Rewrite the stretch from the line containing "ez štete za" through the line containing "Monosta moneksi" in the records below, with "redovito" changed to "povremeno" and nothing else altered. Leave the pictures out of your answer.

Start of AVAILABLE DATA

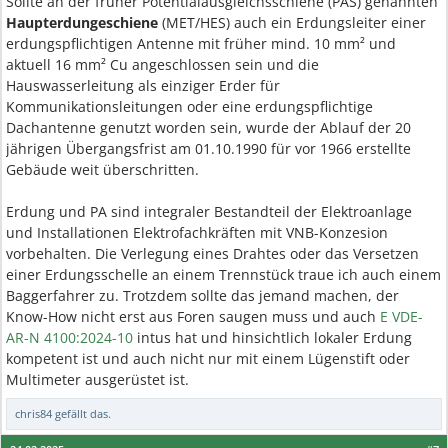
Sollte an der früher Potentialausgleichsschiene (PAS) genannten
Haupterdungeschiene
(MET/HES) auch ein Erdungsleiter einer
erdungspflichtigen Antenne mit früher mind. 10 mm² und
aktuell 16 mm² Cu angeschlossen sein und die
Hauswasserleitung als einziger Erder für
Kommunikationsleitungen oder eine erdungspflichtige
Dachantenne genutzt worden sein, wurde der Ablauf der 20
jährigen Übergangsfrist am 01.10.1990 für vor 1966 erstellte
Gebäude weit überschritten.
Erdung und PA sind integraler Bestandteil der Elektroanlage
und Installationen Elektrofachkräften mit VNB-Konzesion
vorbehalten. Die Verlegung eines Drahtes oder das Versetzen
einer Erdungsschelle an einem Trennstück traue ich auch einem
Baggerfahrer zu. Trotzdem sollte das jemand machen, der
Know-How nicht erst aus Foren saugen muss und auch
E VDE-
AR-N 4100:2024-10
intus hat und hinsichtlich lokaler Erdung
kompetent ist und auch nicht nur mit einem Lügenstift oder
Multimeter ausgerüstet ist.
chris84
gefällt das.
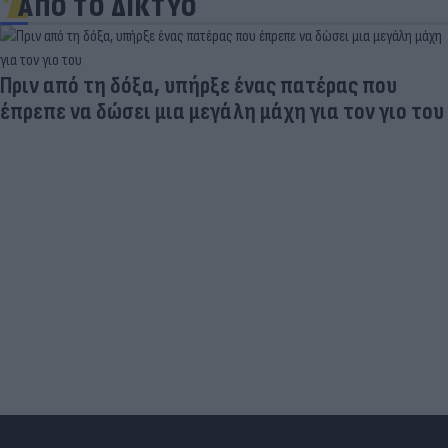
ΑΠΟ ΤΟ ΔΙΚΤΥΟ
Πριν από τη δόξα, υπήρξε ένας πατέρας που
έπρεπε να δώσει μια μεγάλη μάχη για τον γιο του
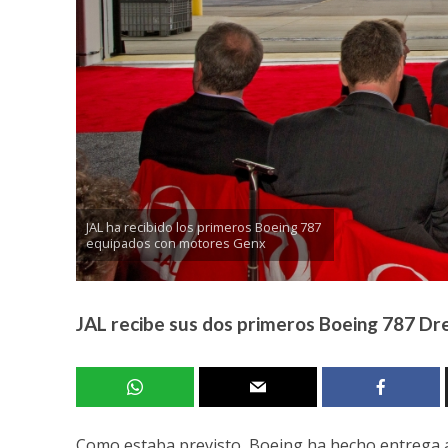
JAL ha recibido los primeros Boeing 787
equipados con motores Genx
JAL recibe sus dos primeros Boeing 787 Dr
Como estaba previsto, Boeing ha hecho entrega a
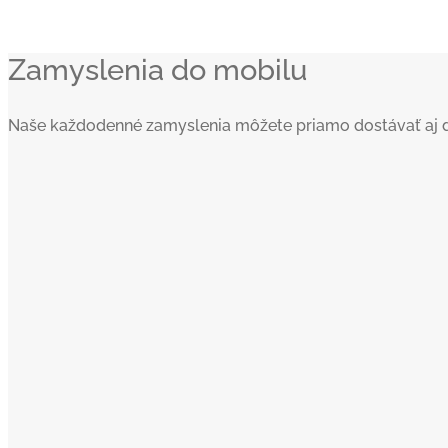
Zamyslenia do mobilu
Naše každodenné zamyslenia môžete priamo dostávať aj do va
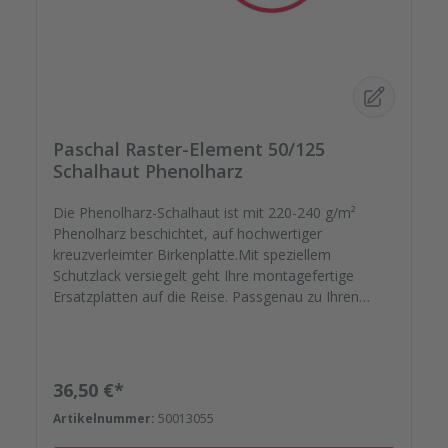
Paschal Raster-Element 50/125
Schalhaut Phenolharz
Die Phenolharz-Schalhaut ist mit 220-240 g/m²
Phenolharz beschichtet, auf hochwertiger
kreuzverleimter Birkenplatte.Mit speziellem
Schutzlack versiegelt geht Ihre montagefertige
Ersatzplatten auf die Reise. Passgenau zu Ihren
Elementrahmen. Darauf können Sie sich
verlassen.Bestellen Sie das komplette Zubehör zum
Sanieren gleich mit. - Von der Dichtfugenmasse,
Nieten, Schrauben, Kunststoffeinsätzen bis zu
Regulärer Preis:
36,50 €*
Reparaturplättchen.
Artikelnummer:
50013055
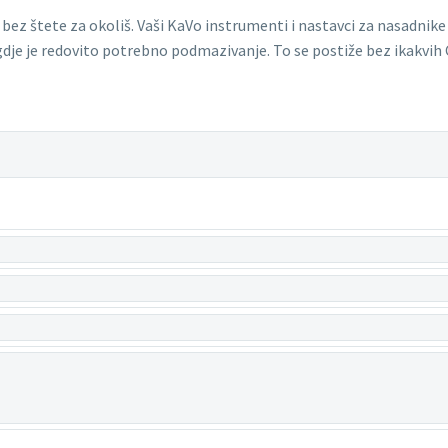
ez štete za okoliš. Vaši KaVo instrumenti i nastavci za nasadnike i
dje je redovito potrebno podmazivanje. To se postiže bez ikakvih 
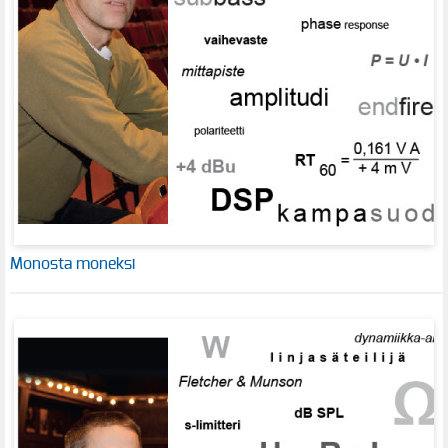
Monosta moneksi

End of AVAILABLE DATA
Start of AVAILABLE DATA

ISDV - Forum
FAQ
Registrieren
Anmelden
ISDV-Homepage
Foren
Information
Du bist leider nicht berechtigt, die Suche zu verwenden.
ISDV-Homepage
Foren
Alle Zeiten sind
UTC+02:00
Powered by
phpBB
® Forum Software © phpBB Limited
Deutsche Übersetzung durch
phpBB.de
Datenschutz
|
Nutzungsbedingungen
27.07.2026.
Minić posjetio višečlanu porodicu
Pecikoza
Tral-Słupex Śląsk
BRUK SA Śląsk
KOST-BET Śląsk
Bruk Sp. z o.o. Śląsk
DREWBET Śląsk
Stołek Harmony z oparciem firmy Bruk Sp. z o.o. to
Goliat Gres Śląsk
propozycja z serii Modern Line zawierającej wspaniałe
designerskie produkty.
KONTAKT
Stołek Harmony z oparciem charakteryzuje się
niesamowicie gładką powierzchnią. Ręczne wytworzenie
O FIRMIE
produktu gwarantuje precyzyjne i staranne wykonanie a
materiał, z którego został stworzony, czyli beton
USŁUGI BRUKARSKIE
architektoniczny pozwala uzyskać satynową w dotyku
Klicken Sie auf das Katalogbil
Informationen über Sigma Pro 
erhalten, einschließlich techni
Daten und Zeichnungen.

End of AVAILABLE DATA
Start of AVAILABLE DATA

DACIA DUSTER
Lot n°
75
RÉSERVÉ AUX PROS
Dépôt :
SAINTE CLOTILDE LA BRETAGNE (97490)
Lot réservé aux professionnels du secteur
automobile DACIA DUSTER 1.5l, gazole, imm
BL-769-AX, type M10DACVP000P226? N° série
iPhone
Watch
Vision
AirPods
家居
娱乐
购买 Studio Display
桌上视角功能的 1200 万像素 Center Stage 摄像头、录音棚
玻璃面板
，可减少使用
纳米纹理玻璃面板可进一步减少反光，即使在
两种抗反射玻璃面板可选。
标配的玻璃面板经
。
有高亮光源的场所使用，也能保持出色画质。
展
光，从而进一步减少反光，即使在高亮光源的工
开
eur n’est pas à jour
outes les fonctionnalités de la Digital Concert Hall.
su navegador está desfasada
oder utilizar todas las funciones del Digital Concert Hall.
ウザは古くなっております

End of AVAILABLE DATA

• _OUTPUT BELOW_:
ez štete za okoliš. Vaši KaVo instrumenti i nastavci za nasadnike i
dje je povremeno potrebno podmazivanje. To se postiže bez ikakvih 
Monosta moneksi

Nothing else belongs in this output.